[Dataset rows]

● ● ● ●

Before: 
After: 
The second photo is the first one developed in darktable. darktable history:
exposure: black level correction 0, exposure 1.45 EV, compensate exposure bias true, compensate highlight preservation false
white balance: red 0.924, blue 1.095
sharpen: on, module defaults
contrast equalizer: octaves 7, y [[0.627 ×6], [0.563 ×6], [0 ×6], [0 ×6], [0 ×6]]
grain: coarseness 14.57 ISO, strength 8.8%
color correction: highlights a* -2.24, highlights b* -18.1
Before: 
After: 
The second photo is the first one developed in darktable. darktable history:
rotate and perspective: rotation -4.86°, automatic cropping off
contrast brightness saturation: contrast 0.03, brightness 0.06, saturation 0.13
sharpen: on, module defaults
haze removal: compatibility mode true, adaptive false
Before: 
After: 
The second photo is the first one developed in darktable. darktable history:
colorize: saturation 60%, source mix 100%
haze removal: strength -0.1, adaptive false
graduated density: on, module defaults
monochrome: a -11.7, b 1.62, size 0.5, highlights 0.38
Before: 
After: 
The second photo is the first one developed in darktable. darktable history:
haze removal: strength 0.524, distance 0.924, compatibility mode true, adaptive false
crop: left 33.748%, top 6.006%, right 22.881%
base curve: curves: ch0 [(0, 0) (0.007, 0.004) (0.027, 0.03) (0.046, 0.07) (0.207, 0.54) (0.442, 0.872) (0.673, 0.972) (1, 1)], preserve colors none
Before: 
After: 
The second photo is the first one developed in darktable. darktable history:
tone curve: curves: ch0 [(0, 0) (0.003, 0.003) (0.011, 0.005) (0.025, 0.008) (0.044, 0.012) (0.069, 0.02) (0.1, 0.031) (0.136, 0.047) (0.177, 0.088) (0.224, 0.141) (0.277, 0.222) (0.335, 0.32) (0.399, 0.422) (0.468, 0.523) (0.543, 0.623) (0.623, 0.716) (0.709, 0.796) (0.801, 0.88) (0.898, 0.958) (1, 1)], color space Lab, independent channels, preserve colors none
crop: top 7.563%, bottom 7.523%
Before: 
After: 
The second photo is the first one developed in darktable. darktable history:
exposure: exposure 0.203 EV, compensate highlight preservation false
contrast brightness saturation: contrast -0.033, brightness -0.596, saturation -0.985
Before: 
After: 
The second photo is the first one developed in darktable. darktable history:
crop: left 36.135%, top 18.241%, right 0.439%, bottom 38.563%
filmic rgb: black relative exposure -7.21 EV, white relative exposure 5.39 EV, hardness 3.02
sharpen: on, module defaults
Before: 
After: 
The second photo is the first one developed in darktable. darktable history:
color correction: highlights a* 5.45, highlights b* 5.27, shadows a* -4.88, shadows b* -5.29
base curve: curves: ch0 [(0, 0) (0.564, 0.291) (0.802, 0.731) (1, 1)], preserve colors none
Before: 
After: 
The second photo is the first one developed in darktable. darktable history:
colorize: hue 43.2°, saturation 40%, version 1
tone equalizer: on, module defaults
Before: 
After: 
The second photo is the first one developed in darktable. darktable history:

● ● ● ●

*Exercise requirements:* Retype the material word for word, from its first line through the line containing "haze removal: compatibility", including that line.

*Exercise response:*
Before: 
After: 
The second photo is the first one developed in darktable. darktable history:
exposure: black level correction 0, exposure 1.45 EV, compensate exposure bias true, compensate highlight preservation false
white balance: red 0.924, blue 1.095
sharpen: on, module defaults
contrast equalizer: octaves 7, y [[0.627 ×6], [0.563 ×6], [0 ×6], [0 ×6], [0 ×6]]
grain: coarseness 14.57 ISO, strength 8.8%
color correction: highlights a* -2.24, highlights b* -18.1
Before: 
After: 
The second photo is the first one developed in darktable. darktable history:
rotate and perspective: rotation -4.86°, automatic cropping off
contrast brightness saturation: contrast 0.03, brightness 0.06, saturation 0.13
sharpen: on, module defaults
haze removal: compatibility mode true, adaptive false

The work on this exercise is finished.